Today I'm finishing off my series from Canada Day and this visit to the Canadian Museum of History. The concluding area looks at various themes of the country's history, both at home and abroad. This includes the First Nations. This powwow regalia on display comes from Amanda Laroque, a Mi'kmaq performer of powwow dance.
First Nations artists have come into their own while reflecting their cultural influences, such as soapstone carving or the finer details of an orca sculpture.
This lithograph is titled Nunavut (Our Land), and was commissioned to commemorate the signing of the 1993 land claim agreement that would lead to the reorganization of the Northwest Territories and the establishment of the Nunavut Territory.

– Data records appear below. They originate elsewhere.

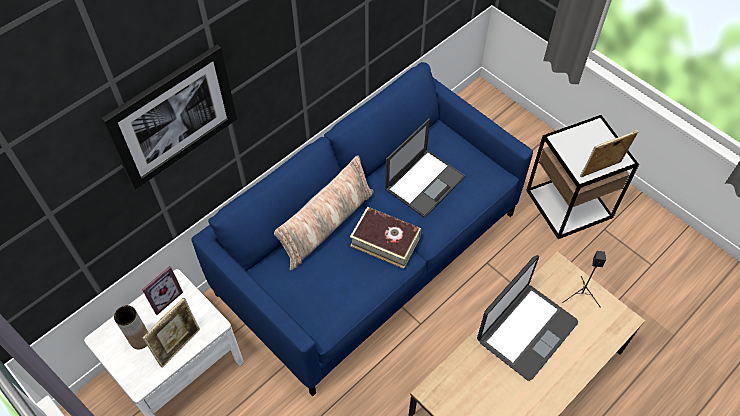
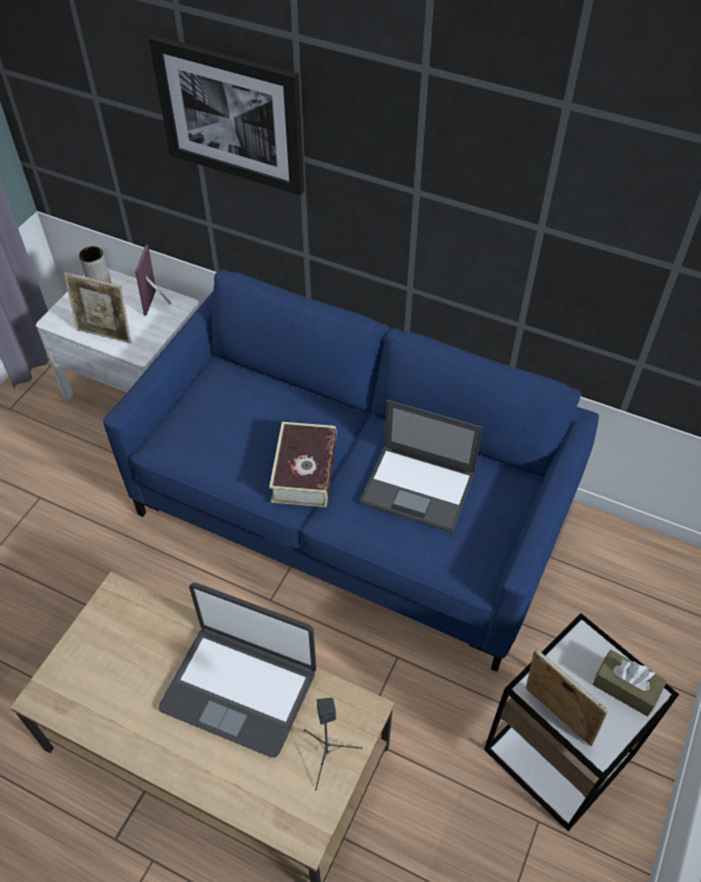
camera: 70 degrees right, 5 degrees down
(163, 297) = (159, 303): picture frame -> picture frame turned 75 degrees clockwise
(326, 225) = (304, 405): pillow -> none
(592, 134) = (625, 688): none -> brown tissue box

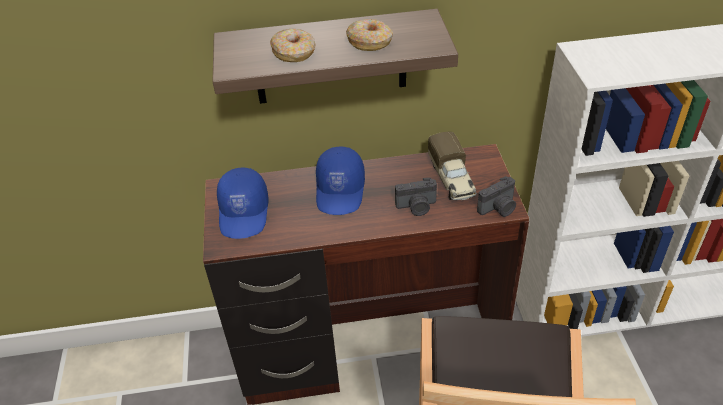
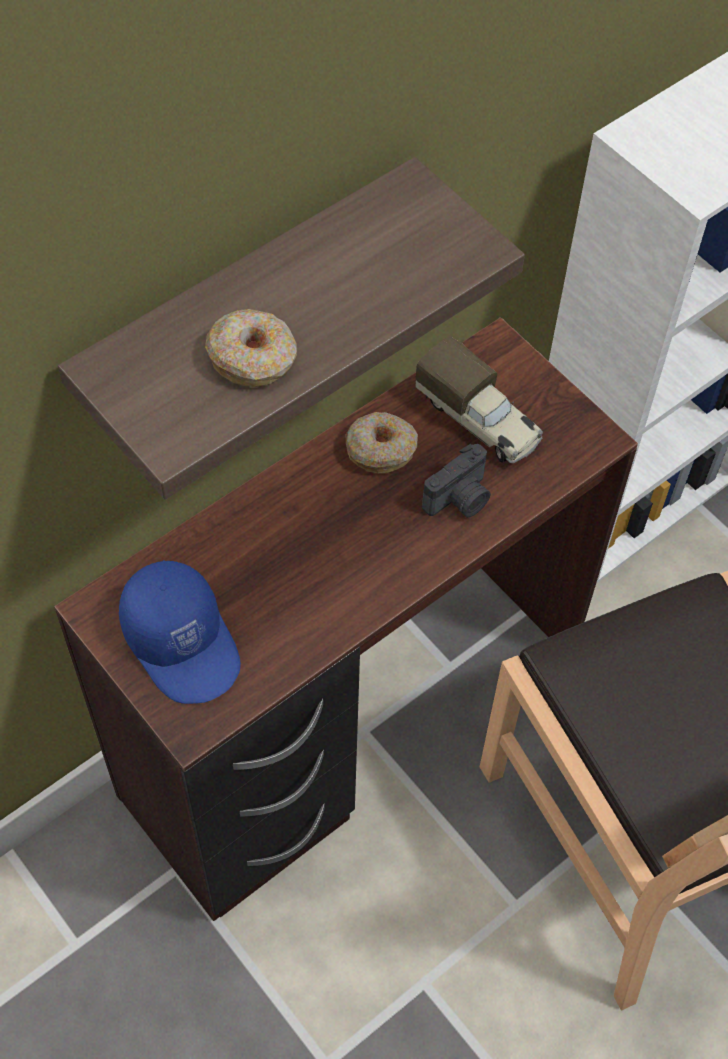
camera: 35 degrees left, 15 degrees up
(341, 191) = (316, 523): blue cap -> none
(370, 42) = (364, 282): donut -> donut (381, 449)
(498, 208) = (584, 446): camera -> none

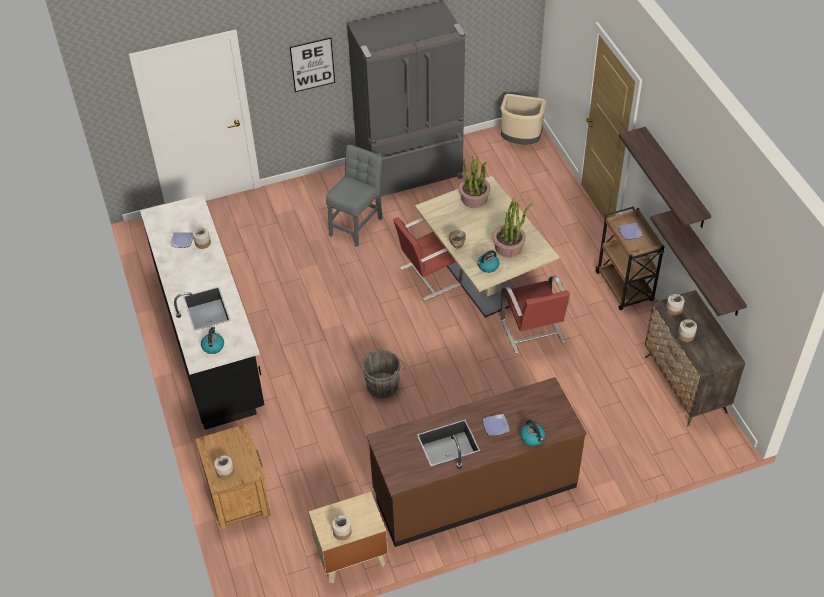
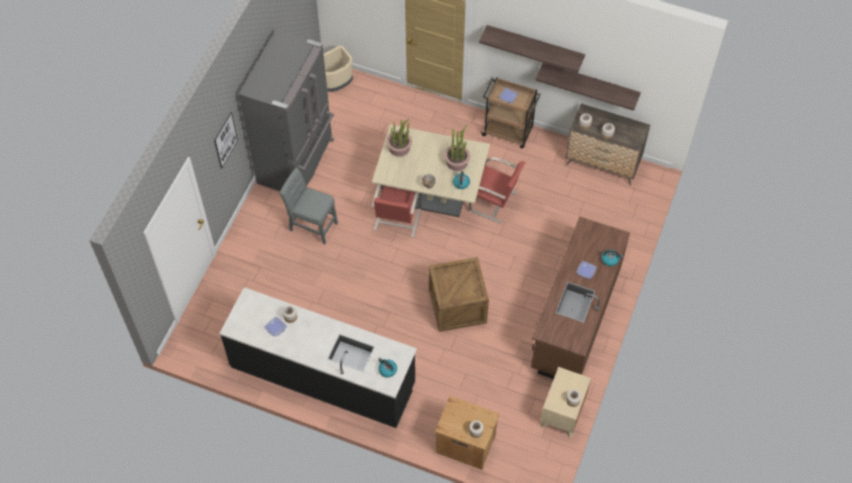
camera: 50 degrees left, 10 degrees up
(357, 224) = (311, 225): grey chair -> grey chair turned 45 degrees counterclockwise
(384, 384) = (457, 307): grey bucket -> crate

It was done by Kneojuak Ashevak.
The Acadian community in Canada is a distinct French speaking culture, mostly based out of New Brunswick, where they make up a third of the population. This is an Acadian flag.
This is a robe for the International Criminal Tribunal For The Former Yugoslavia. Louise Arbour was a Canadian judge who was designated the chief prosecutor in the late 1990s for war crimes investigations in the former Yugoslavia. She later served as UN High Commissioner For Human Rights from 2004-2008.
I took my leave, photographing over the roof of St. Onuphrius as I went.
I finish with this shot taken of the Museum from the Alexandra Bridge as I crossed over the Ottawa River.